**WHAT YOU ARE ASKED TO DO:** Scan the lines below for "linejoin" and copy the matches.

**Saved data entries:**
-- -- --
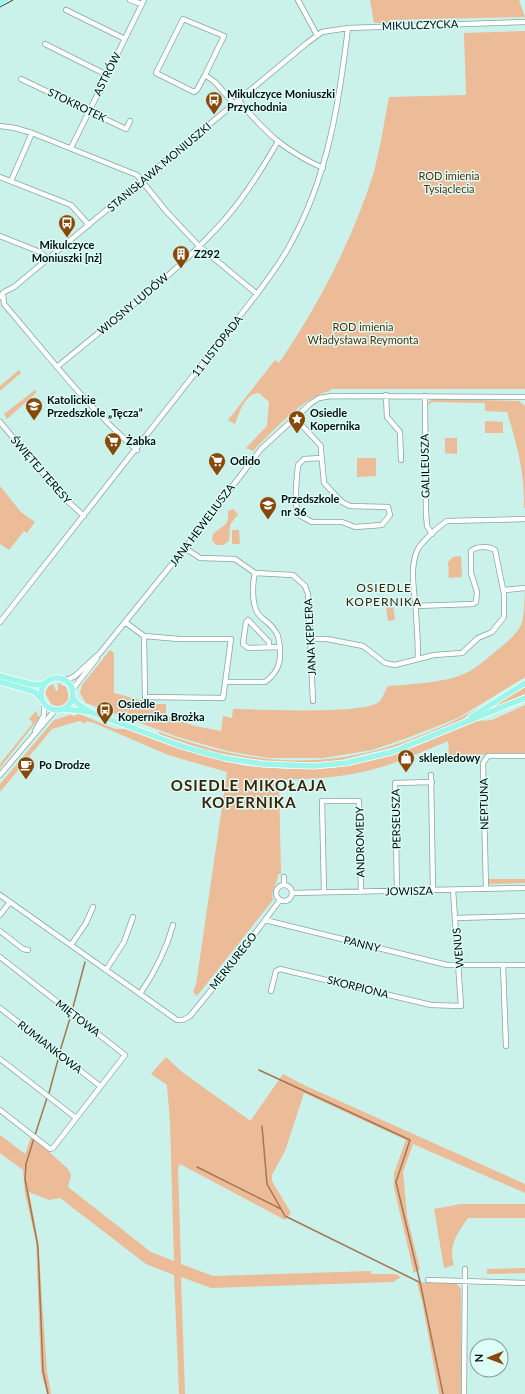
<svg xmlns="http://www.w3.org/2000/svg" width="525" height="1394" viewBox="0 0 525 1394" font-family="Lato,sans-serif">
	<rect width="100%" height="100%" fill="#caf2ea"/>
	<!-- green -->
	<path fill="#ecbb97" d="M370,0H519L525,17L390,20L389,23H374Z
		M525,31V389H330V391C305,395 271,433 253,451L246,448L267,426L269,402L259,393C244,394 240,412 235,424L228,420L275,360L279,363C319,304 351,243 373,175C380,150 384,123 389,97L466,95L464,33Z
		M19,370L21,373L0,391V386Z
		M35,390L37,392L7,419L4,414Z
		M432,399L519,401L525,406V508H524C525,474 517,444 507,412L485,411V403L432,402L428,405L429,402Z
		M485,421L503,422V433H485Z
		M445,438H457V454L445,453Z
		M357,458H376V476L357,477Z
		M0,486L21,512L35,522L27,533L24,531L9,550L0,544Z
		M233,509L238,514L230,525L229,541L223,545H216L212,540L213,534L226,524L228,519V511Z
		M232,530H239L240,544H232Z
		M461,556L462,577L449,578L448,562L453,557Z
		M525,591V677L458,718L407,738L372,750L323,758H268L227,751L178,737L86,703L80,693L82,685L110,650L114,653V693L140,700H148L149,704H166V716L195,726L221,731L223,716L232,718L233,709C259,709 362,715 379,702C383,698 385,690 388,686C407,685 450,682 466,673C477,668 487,658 496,651C504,645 515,636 520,627C525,617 524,602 525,591Z
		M393,605L395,620L388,621L386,606Z
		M525,679V681L456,723L398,746L337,761L302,763L256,760L208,751L158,734L159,732C252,766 330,773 424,734C436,729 449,724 460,718C482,707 503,692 525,679Z
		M58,683L66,687L70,700C65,706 58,708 51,704L45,693L48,687L53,684L56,691H58Z
		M525,687V694L475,716Z
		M525,705V754L449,755L448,741C415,755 382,770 346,775C324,779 302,779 279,780L281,874H278C278,885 270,888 273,900L197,996L193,992L196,985L227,772L168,755L94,723L86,721V724L79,721L52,729L0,792V784L54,720L70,715L76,716L77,713L115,729H126L199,755L246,766L286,769L332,768L373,760L400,753L477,721L492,720Z
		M36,711L39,718L0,768V764L33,723L29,719Z
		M488,879H525V883L488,884Z
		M166,1057L182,1072L249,1120H251L283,1074L306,1086L525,1184V1193L413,1144L403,1172L407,1216L420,1269L414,1273L394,1188V1173L406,1140L304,1093L285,1151L272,1175V1181L291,1213L285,1220L180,1164L178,1168L181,1264L213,1276L371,1271V1274H395L401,1277L393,1282L211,1288L181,1277L185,1394H179L174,1275L146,1264L60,1198L49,1200L29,1192L38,1240L47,1372L51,1394H47L41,1372L36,1241L25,1194L23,1170L0,1153V1135L25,1154L31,1137L36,1140L68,1169L71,1175L68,1187L151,1252L174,1261L170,1122L167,1085L151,1074Z
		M461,1204H525V1218H468C457,1234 448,1245 454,1265L444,1268L434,1209Z
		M525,1268V1273L487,1274V1269Z
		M431,1282L456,1283L461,1289V1394H439L422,1301L417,1283Z"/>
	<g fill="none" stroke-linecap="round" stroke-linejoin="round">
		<!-- stream -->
		<path stroke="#a37752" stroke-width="1.5" d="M72,1011L85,962
			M60,1051L71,1015
			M259,1070L410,1140L396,1182L420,1282L443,1394
			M49,1093L59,1056
			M262,1126L267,1184L285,1216L419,1282
			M35,1135L47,1098
			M34,1138L26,1164L25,1179L38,1247L43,1371L48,1394
			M197,1167L281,1209"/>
		<!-- minor casing -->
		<g stroke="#82a8a1" stroke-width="6">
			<path id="minor" d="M130,0L142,4
				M298,0L317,35
				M66,10L125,39
				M45,44L107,75
				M205,75L224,36L183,19L156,73L194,92L197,90L205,75L215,82L234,104
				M21,79L126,129L130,121
				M238,100C266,133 283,150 323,168
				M0,126L15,128L32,133L137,175L166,211L199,246L257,294
				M71,148L144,0
				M0,177L71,205L89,225
				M11,181L32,133
				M0,236L40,252L48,259
				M3,293L4,304C47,354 87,407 137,450
				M0,297L4,292L14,287L307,43L322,32L348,28L525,22
				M57,367C114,319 177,274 226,218C246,195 262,169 277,143
				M386,395L387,417L400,432L401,460
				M425,396L426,513L427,526L432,534
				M295,418L321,446V450L324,483L342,502L350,506L388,507L390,515L382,525L355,527L342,522H312L299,515C293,505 297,477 298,465L304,459L321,458
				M0,422L62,496L84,516
				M185,548L200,558L235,559L255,573L293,575L305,586L308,594L313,701
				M504,590L525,588
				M0,622L257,294C269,277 282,261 291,243C328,176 339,103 348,28
				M125,622L144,636L145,697L223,698L231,639H179L144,636
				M309,639H327L363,646L385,663L395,665L434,655L462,653L478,638L492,632L504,617V594L495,550C489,546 476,546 471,551V573L477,592L476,602L473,604L415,606
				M269,647V642L248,620L246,622L243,644L248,648L279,647
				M418,659C418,644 417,628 416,613C415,594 409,570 417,551C420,543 439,526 447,521L525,519
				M63,680L69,679L75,676L100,653L185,548L261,449L310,404L319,398L332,396L525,397
				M226,682H265C282,670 282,655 278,636C268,614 254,625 253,592C253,586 253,580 255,573
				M72,690L97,658
				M35,731L44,715V705
				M0,775L55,710
				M431,775L433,890
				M284,877V885
				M276 893a8 8 0 1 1 16 0a8 8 0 1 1-16 0Z
				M486,889L483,763L488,756H525
				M397,891L395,783L432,782
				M324,892L322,801H359L361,892
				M292,893L525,888
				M0,895L177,1020H183L190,1016L230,967L280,900
				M0,915L10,902
				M455,918L525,916
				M265,920L447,965H525
				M0,931L23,949L28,950
				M71,945L86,923L93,907
				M0,957L125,1055L53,1148L50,1149L0,1110
				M503,965L506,1046
				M106,970L124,942L133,917
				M271,991L276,971L280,969L431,1005L461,1006L453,890
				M140,994C155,972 166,951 173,925
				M0,1008L100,1086
				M0,1059L76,1118
				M428,1280L525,1283
				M464,1394L465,1269"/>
		</g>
		<!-- major casing -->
		<g stroke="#fff" stroke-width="7">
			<path id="major" d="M0,3L5,0
				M0,676L34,685L44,684
				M41 694a16 16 0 1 1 32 0a16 16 0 1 1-32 0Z
				M0,682L35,692L41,699
				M72,697L78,704L88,710
				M64,709L90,712L181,746L224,758L263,764L313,766L346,763L392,752L525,698
				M471,717L525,683"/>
		</g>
		<!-- minor -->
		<use href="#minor" stroke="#fff" stroke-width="4.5"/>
		<!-- major -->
		<use href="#major" stroke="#9ef5e9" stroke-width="5.5"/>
		<!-- tram -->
		<path stroke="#2c3e3b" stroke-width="1" d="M0,7L13,0"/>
	</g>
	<!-- icons -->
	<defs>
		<g id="bus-pin" transform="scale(0.9)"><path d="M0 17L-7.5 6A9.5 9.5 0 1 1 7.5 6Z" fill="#864909" stroke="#ddfdf7"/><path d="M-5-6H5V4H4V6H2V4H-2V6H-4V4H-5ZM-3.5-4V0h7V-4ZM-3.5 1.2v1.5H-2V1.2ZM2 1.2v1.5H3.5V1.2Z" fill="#fff"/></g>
		<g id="building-pin" transform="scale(0.9)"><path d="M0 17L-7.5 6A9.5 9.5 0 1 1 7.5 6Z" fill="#864909" stroke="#ddfdf7"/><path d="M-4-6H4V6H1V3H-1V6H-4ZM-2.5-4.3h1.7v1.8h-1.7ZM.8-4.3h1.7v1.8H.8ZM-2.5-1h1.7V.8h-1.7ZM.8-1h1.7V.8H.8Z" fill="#fff"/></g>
		<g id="school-pin" transform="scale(0.9)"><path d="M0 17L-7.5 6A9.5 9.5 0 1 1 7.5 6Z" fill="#864909" stroke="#ddfdf7"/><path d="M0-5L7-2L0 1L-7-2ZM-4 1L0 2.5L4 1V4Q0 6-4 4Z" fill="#fff"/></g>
		<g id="sight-pin" transform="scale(0.9)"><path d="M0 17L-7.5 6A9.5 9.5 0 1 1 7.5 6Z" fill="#864909" stroke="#ddfdf7"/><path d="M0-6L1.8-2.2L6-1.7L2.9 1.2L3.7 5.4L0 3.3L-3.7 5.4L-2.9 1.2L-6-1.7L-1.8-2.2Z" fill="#fff"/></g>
		<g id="supermarket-pin" transform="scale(0.9)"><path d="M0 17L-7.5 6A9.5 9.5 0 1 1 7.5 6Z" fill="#864909" stroke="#ddfdf7"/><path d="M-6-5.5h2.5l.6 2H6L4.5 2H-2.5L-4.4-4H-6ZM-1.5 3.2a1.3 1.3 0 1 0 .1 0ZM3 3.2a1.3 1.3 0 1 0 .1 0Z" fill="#fff"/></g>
		<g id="shop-pin" transform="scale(0.9)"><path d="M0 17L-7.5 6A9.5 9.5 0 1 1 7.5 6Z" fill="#864909" stroke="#ddfdf7"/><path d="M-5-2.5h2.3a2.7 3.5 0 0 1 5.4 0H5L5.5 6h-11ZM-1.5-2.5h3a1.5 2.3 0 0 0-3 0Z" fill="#fff"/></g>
		<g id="cafe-pin" transform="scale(0.9)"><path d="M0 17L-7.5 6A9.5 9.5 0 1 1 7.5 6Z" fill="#864909" stroke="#ddfdf7"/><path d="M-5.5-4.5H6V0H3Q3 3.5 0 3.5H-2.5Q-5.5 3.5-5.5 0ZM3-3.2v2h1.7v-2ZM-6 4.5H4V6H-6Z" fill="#fff"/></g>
	</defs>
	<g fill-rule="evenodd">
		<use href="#bus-pin" x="214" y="100"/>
		<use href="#bus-pin" x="67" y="223"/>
		<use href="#building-pin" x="181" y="254"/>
		<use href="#school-pin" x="34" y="406"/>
		<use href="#sight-pin" x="297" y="419"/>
		<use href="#supermarket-pin" x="113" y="441"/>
		<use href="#supermarket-pin" x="217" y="461"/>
		<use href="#school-pin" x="268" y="505"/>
		<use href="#bus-pin" x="105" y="710"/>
		<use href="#shop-pin" x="406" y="758"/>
		<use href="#cafe-pin" x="26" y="765"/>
	</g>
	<g text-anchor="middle" stroke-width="3" stroke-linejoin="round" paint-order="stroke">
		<!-- street labels -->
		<g font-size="11" fill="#020e0c" stroke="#ddfdf7">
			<text transform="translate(420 25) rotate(-2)" y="4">MIKULCZYCKA</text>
			<text transform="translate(107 74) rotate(-63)" y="4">ASTRÓW</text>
			<text transform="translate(77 105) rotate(26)" y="4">STOKROTEK</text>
			<text transform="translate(159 167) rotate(-40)" y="4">STANISŁAWA MONIUSZKI</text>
			<text transform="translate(133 304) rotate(-40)" y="4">WIOSNY LUDÓW</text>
			<text transform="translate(217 346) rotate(-52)" y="4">11 LISTOPADA</text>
			<text transform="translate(425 466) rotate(-91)" y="4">GALILEUSZA</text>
			<text transform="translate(41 470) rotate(49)" y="4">ŚWIĘTEJ TERESY</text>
			<text transform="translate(202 525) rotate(-53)" y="4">JANA HEWELIUSZA</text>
			<text transform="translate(310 637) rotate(-93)" y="4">JANA KEPLERA</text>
			<text transform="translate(484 804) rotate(-91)" y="4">NEPTUNA</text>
			<text transform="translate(396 819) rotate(-91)" y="4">PERSEUSZA</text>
			<text transform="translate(360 842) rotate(-91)" y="4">ANDROMEDY</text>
			<text transform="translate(409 891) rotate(-1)" y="4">JOWISZA</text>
			<text transform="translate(362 944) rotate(14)" y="4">PANNY</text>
			<text transform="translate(458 948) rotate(-95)" y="4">WENUS</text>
			<text transform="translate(233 961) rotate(-52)" y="4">MERKUREGO</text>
			<text transform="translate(358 987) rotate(14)" y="4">SKORPIONA</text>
			<text transform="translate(78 1018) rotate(38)" y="4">MIĘTOWA</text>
			<text transform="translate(50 1047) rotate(38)" y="4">RUMIANKOWA</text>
		</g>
		<!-- poi labels -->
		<g font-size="11" font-weight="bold" fill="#020e0c" stroke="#ddfdf7" text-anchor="start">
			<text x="227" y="98">Mikulczyce Moniuszki<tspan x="227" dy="13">Przychodnia</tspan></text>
			<text x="67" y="249" text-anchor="middle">Mikulczyce<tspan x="67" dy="13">Moniuszki [nż]</tspan></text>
			<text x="194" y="258">Z292</text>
			<text x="47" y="404">Katolickie<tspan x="47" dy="13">Przedszkole „Tęcza”</tspan></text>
			<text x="310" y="417">Osiedle<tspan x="310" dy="13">Kopernika</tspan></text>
			<text x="126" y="445">Żabka</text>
			<text x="230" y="465">Odido</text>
			<text x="281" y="503">Przedszkole<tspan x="281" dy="13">nr 36</tspan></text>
			<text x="118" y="708">Osiedle<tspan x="118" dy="13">Kopernika Brożka</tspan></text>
			<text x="419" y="762">sklepledowy</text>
			<text x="39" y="769">Po Drodze</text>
		</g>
		<!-- park labels -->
		<g font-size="11" fill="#592e04" stroke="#ddfdf7">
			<text x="449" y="180">ROD imienia<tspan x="449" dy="13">Tysiąclecia</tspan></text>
			<text x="363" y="331">ROD imienia<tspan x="363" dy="13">Władysława Reymonta</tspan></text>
		</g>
		<!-- neighbourhood labels -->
		<g font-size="12" letter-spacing="1" fill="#3f2106" stroke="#ddfdf7">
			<text x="384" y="592">OSIEDLE<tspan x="384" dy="14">KOPERNIKA</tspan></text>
		</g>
		<!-- district labels -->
		<g font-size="15" font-weight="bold" letter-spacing="1" fill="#3f2106" stroke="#ddfdf7">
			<text x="249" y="791">OSIEDLE MIKOŁAJA<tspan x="249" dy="17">KOPERNIKA</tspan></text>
		</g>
	</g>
	<!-- north arrow -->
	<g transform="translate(489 1358) rotate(269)"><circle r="19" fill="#ddfdf7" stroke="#859d99"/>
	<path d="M0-3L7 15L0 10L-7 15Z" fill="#864909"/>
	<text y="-6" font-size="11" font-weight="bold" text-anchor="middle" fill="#020e0c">N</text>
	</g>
</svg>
-- -- --
**EXPECTED ANSWER:**
	<g fill="none" stroke-linecap="round" stroke-linejoin="round">
	<g text-anchor="middle" stroke-width="3" stroke-linejoin="round" paint-order="stroke">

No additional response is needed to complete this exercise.